## PROBLEM TO WORK ON
In the data below, set down exactly the lines from the one containing "For each pixel u v, give camera depth d (ft)." up to and including the one containing "254 12 106.83". Leave the pictures out.

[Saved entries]
*** Block opens ***

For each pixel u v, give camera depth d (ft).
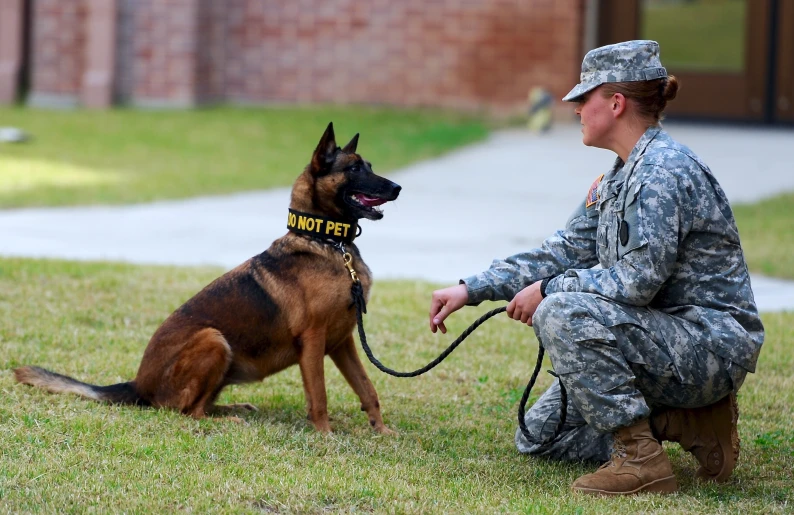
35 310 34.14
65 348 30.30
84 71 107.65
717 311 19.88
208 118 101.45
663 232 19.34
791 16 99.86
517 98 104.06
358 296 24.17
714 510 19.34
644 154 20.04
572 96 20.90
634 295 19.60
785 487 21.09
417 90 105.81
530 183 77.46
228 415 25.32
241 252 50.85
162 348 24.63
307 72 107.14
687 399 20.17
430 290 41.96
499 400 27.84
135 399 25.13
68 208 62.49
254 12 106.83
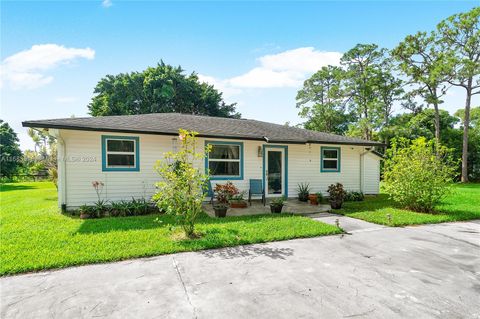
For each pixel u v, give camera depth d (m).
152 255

*** Block closes ***
*** Block opens ***

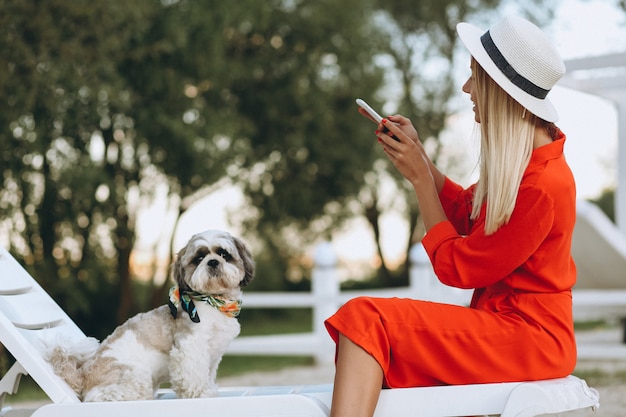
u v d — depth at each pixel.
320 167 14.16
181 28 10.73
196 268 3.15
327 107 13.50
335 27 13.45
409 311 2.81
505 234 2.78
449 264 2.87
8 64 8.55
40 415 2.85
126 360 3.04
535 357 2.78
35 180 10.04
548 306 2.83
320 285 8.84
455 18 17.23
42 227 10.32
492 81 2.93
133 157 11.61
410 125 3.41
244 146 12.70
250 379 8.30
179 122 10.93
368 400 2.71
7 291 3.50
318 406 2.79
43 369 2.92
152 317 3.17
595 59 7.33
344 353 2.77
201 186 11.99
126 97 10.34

*** Block closes ***

## ANSWER SPACE
For each pixel u v, give camera depth d (ft).
35 310 34.14
65 348 30.30
84 71 107.65
717 311 19.88
208 118 101.45
663 232 19.34
791 16 99.86
517 98 104.06
358 296 24.17
714 510 19.34
644 154 20.04
572 96 20.90
634 295 19.60
785 487 21.09
417 90 105.81
530 183 77.46
228 415 25.32
241 252 50.85
162 348 24.63
307 72 107.14
687 399 20.17
430 290 41.96
499 400 27.84
135 399 25.13
68 208 62.49
254 12 106.83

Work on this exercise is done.